During a hepadnavirus infection, viral DNA integrates at a low rate into random sites in the host DNA, producing unique virus-cell junctions detectable by inverse nested PCR (invPCR). These junctions serve as genetic markers of individual hepatocytes, providing a means to detect their subsequent proliferation into clones of two or more hepatocytes. A previous study suggested that the livers of 2.4-year-old woodchucks (Marmota monax) chronically infected with woodchuck hepatitis virus contained at least 100,000 clones of >1,000 hepatocytes (W. S. Mason, A. R. Jilbert, and J. Summers, Proc. Natl. Acad. Sci. USA 102:1139-1144, 2005). However, possible correlations between sites of viral-DNA integration and clonal expansion could not be explored because the woodchuck genome has not yet been sequenced. In order to further investigate this issue, we looked for similar clonal expansion of hepatocytes in the livers of chimpanzees chronically infected with hepatitis B virus (HBV). Liver samples for invPCR were collected from eight chimpanzees chronically infected with HBV for at least 20 years. Fifty clones ranging in size from approximately 35 to 10,000 hepatocytes were detected using invPCR in 32 liver biopsy fragments (approximately 1 mg) containing, in total, approximately 3 x 10(7) liver cells. Based on searching the analogous human genome, integration sites were found on all chromosomes except Y, approximately 30% in known or predicted genes. However, no obvious association between the extent of clonal expansion and the integration site was apparent. This suggests that the integration site per se is not responsible for the outgrowth of large clones of hepatocytes.
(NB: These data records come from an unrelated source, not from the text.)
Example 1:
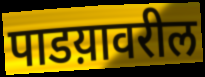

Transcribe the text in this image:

पाडय़ावरील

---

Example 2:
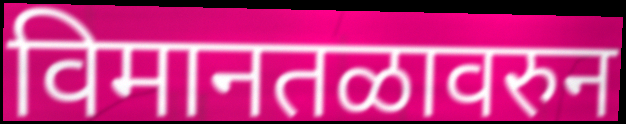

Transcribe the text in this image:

विमानतळावरुन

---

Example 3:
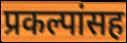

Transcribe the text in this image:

प्रकल्पांसह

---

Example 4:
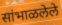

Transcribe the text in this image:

सांभाळलेले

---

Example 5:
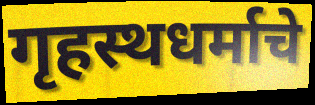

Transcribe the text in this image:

गृहस्थधर्माचे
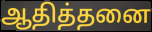
ஆதித்தனை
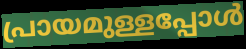
പ്രായമുള്ളപ്പോൾ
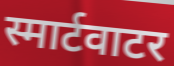
स्मार्टवाटर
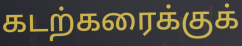
கடற்கரைக்குக்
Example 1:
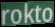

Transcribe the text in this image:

rokto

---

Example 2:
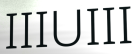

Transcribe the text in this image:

IIIUIII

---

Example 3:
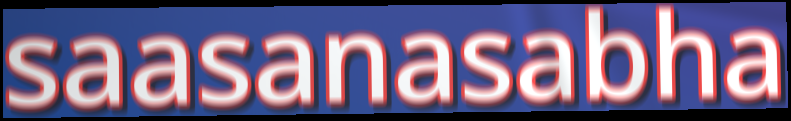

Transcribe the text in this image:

saasanasabha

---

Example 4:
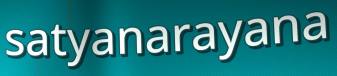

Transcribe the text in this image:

satyanarayana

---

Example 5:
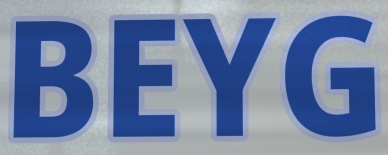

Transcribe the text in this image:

BEYG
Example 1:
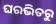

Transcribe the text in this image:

ଘରଭିତରୁ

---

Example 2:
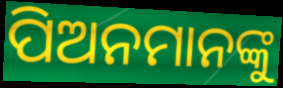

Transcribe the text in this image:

ପିଅନମାନଙ୍କୁ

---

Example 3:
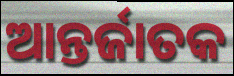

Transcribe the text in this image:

ଆନ୍ତର୍ଜାତକ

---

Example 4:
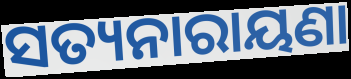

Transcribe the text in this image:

ସତ୍ୟନାରାୟଣା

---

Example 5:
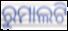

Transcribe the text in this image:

ରୁମାଲଟି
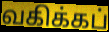
வகிக்கப்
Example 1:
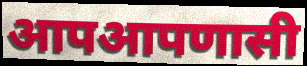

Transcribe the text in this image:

आपआपणासी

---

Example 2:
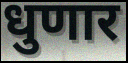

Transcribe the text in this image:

धुणार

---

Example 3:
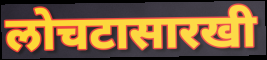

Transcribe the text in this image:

लोचटासारखी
The amount of hepatocyte turnover that occurred during resolution of transient hepadnavirus infections was lower when virus replication was inhibited with entecavir.
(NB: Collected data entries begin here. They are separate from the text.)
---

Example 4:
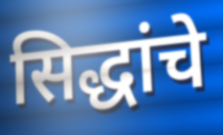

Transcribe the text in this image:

सिद्धांचे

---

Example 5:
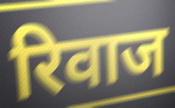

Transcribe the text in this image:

रिवाज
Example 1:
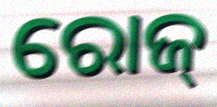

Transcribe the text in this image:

ରୋଜ୍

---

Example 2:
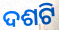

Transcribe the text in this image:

ଦଶଟି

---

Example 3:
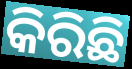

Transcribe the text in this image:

କିରିଛି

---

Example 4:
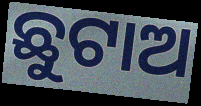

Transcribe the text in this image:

ଛୁଟାଅ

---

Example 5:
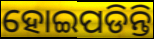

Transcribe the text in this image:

ହୋଇପଡିନ୍ତି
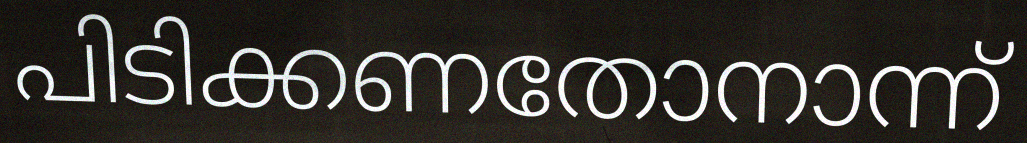
പിടിക്കണതോനാന്ന്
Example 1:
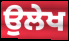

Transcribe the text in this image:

ਉਲੇਖ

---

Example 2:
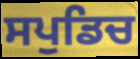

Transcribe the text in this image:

ਸਪੁਡਿਚ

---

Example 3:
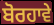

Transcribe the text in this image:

ਬੋਰਹਾਵੇ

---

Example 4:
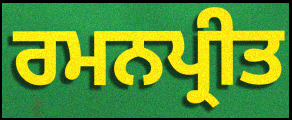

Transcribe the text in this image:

ਰਮਨਪ੍ਰੀਤ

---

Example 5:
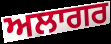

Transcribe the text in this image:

ਅਲਾਗਰ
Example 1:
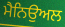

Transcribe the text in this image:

ਮੈਨਿਉਅਲ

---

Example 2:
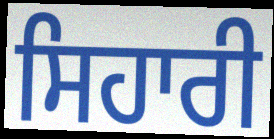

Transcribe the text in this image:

ਸਿਹਾਰੀ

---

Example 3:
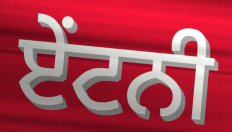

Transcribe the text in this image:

ਏਂਟਨੀ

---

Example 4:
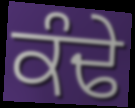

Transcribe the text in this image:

ਕੰਢੇ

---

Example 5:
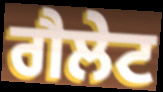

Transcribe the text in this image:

ਗੈਲੇਟ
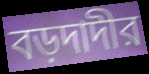
বড়দাদীর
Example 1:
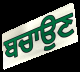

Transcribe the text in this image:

ਬਚਾਉਣ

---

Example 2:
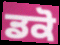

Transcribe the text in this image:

ਡਕੋ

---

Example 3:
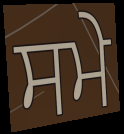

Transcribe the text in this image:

ਸਮੇ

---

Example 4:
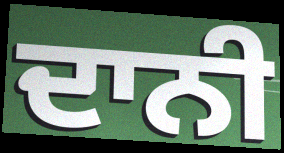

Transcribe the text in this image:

ਦਾਨੀ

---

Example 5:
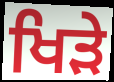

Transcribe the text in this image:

ਖਿੜੇ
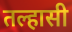
तल्हासी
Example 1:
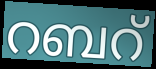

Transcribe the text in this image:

റബറ്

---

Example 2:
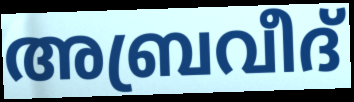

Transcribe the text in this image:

അബ്രവീദ്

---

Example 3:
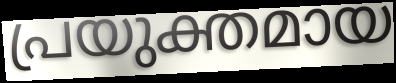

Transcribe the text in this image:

പ്രയുക്തമായ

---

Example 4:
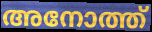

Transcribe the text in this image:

അനോത്ത്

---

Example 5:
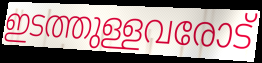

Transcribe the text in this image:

ഇടത്തുള്ളവരോട്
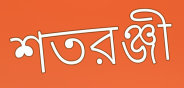
শতরঞ্জী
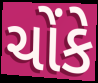
ચોંકે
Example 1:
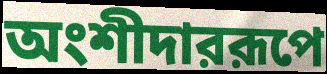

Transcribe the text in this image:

অংশীদাররূপে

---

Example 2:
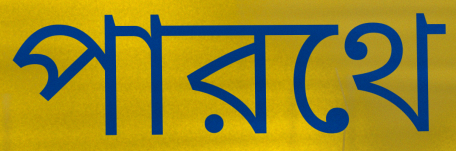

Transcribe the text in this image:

পারথে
Transient hepadnavirus infections can involve spread of virus to the entire hepatocyte population. In this situation hepatocytes present following recovery are derived from infected hepatocytes. During virus clearance antiviral cytokines are thought to block virus replication and formation of new covalently closed circular DNA (cccDNA), the viral transcriptional template. It remains unclear if existing cccDNA is eliminated noncytolytically or if hepatocyte death and proliferation, to compensate for killing of some of the infected hepatocytes, are needed to remove cccDNA from surviving infected hepatocytes. Interpreting the relationship between hepatocyte death and cccDNA elimination requires knowing both the amount of hepatocyte turnover and whether cccDNA synthesis is effectively blocked during the period of immune destruction of infected hepatocytes. We have addressed these questions by asking if treatment of woodchucks with the nucleoside analog inhibitor of viral DNA synthesis entecavir (ETV) reduced hepatocyte turnover during clearance of transient woodchuck hepatitis virus (WHV) infections. To estimate hepatocyte turnover, complexity analysis was carried out on virus-cell DNA junctions created by integration of WHV and present following recovery in the livers of WHV-infected control or ETV-treated woodchucks. We estimated that, on average, 2.2 to 4.8 times less hepatocyte turnover occurred during immune clearance in the ETV-treated woodchucks. Computer modeling of the complexity data suggests that mechanisms in addition to hepatocyte death were responsible for elimination of cccDNA during recovery from transient infections.